_Task instructions_:
Reproduce the rows below verbatim, omitting the pictures.

_Input records_:

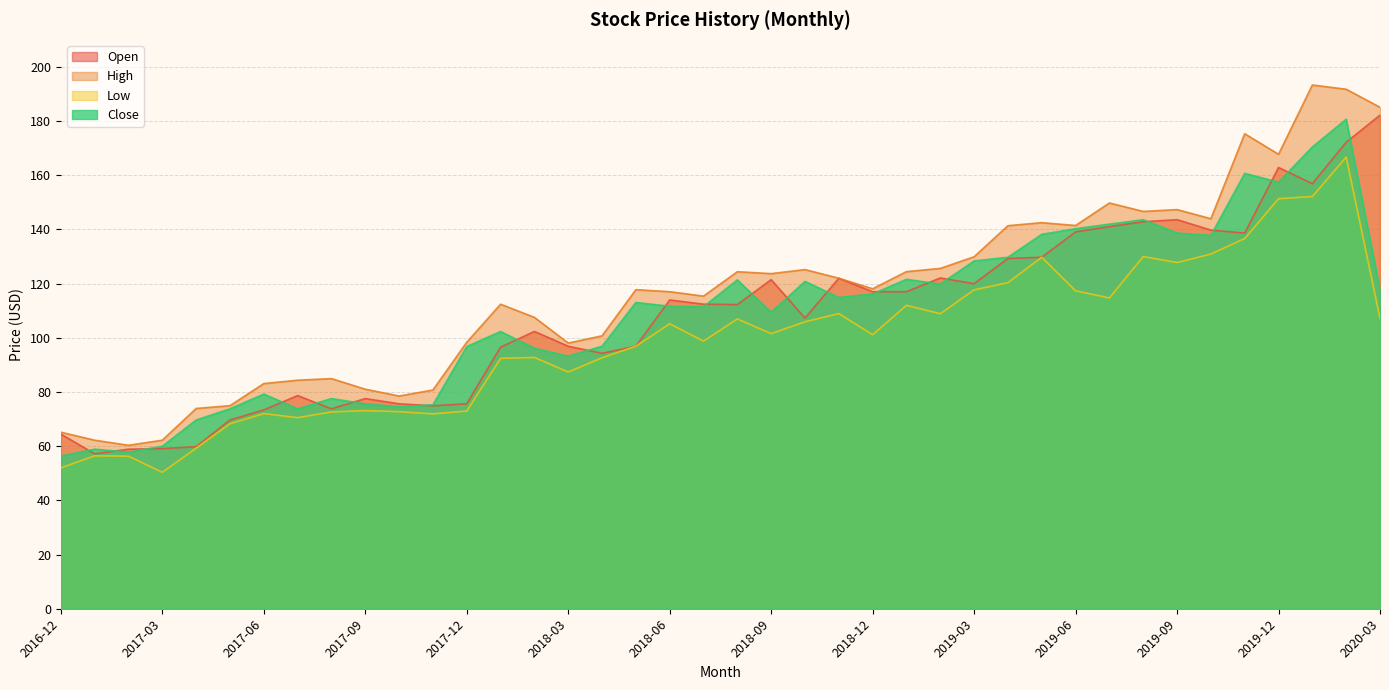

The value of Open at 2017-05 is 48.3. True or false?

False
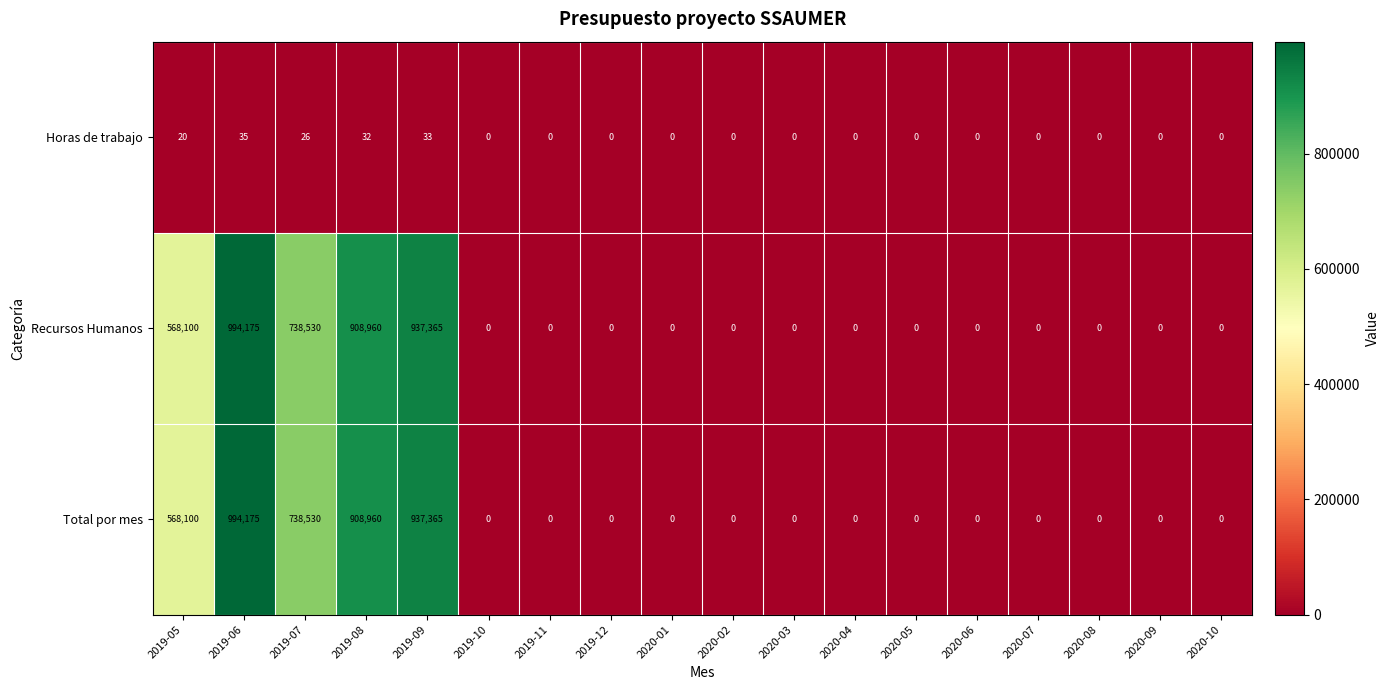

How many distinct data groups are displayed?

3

_Your solution_:
The value of Open at 2017-05 is 48.3. True or false?

False

How many distinct data groups are displayed?

3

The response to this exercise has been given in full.